Faizullah’s writing is translated into Bengali, Persian, Chinese, and Tamil, and is part of the theater production Birangona: Women of War. In 2016, Faizullah was recognized by Harvard Law School as one of 50 Women Inspiring Change, and was a 2019 USA Artists Fellow. The recipient of a Fulbright fellowship, three Pushcart prizes, and other honors, she has presented at institutions and organizations worldwide. Faizullah’s work has been featured at the the Liberation War Museum of Bangladesh, the Library of Congress, the Fulbright Conference, the Lannan Center for Poetics and Social Practice, the Radcliffe Seminars, the Clinton School of Public Service, and elsewhere.

Her writing has appeared widely in the US and abroad in The Daily Star, BuzzFeed, Hindu Business Line, Huffington Post, Ms. Magazine, The New Republic, The Nation, Oxford American, Poetry Magazine, and the Academy of American Poets, as well as in the anthology Halal If You Hear Me(Haymarket, 2019), and the television show PBS News Hour. She lives in Dallas, Texas.

 

Laura Warrell

Laura Warrell is the author of Sweet, Soft, Plenty Rhythm, a finalist for the PEN/Faulkner Award for Fiction and the Barnes & Noble Discover Prize, and long-listed for the Andrew Carnegie Medal for Excellence in Fiction and the Golden Poppy Book Award through the California Independent Booksellers Alliance. Named a ‘best’ or ‘must-read’ book by Vanity Fair, People, Los Angeles Times, Washington Post, Boston Globe, Apple Books, The Root, The Millions, Hollywood Reporter, Bustle, Today, Debutiful, and elsewhere, the  novel was also chosen as a Good Morning America Buzz Pick, a Barnes & Noble Discover Pick, and an Indie Next List Pick. The novel was published by Doubleday in the UK in February 2023. Laura, named a “Writer to Watch” by Publishers Weekly, grew up in Ohio. She graduated from the Creative Writing Program at the Vermont College of Fine Arts and she has attended residencies at the Bread Loaf Writers’ Conference and the Tin House Writer’s Workshop where she taught in the online Winter Workshop in 2023. She has taught Creative Writing and Literature through the Emerging Voices program at PEN America Los Angeles, at Writing Workshops Los Angeles, and at the Berklee College of Music and other academic institutions in Los Angeles and Boston. Laura’s writing has been published in the New York Times, Los Angeles Times, Lit Hub, Los Angeles Review of Books, Huffington Post, The Rumpus, The Writer, and other publications.

Using the information:
- A) Summarize the author biographies in two sentences.
- B) Copy the author biographies word for word, from "Her writing has" up to and including "in Dallas, Texas.".
- C) According to the author biographies, which publisher released Laura Warrell's novel in the UK?

Stored data entries

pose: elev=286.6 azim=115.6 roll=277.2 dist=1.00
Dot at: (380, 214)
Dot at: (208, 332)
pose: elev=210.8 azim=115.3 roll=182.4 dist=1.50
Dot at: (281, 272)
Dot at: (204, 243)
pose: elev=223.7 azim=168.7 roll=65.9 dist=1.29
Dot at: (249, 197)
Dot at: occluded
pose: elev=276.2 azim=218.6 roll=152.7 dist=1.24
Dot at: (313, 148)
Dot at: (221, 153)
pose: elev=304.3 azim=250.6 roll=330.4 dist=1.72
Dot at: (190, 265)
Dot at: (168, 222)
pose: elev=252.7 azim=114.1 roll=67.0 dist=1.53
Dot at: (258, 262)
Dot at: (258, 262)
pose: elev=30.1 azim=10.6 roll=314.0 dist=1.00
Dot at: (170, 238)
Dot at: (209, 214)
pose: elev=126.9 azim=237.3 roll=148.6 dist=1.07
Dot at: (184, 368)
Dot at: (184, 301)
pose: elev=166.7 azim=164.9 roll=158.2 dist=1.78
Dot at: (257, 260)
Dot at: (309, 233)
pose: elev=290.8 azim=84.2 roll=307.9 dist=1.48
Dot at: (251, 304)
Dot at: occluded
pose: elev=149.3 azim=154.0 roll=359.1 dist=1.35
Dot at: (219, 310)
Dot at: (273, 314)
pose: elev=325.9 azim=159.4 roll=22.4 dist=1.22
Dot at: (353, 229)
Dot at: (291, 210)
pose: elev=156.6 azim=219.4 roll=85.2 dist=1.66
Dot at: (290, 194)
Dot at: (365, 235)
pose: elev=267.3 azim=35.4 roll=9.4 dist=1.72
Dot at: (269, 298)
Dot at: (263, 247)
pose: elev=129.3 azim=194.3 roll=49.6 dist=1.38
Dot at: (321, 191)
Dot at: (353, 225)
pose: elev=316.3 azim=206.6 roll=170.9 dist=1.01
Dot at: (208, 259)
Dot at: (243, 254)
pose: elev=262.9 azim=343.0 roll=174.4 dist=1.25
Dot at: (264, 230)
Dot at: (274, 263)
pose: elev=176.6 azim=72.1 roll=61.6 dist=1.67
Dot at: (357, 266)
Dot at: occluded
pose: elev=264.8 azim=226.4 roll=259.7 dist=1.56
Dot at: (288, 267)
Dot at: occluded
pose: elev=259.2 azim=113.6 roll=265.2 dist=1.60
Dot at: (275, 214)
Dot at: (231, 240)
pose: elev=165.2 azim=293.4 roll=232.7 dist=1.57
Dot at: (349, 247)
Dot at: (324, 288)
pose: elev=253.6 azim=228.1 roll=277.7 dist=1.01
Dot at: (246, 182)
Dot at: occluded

Expected outputs:
- A) Faizullah, whose writing has been translated into Bengali, Persian, Chinese, and Tamil and has appeared widely in the US and abroad, has received a Fulbright fellowship, three Pushcart prizes, and other honors, and lives in Dallas, Texas. Laura Warrell is the author of Sweet, Soft, Plenty Rhythm, a finalist for the PEN/Faulkner Award for Fiction, and has taught Creative Writing and Literature at institutions in Los Angeles and Boston.

- B)
Her writing has appeared widely in the US and abroad in The Daily Star, BuzzFeed, Hindu Business Line, Huffington Post, Ms. Magazine, The New Republic, The Nation, Oxford American, Poetry Magazine, and the Academy of American Poets, as well as in the anthology Halal If You Hear Me(Haymarket, 2019), and the television show PBS News Hour. She lives in Dallas, Texas.

- C) Doubleday published it in the UK in February 2023.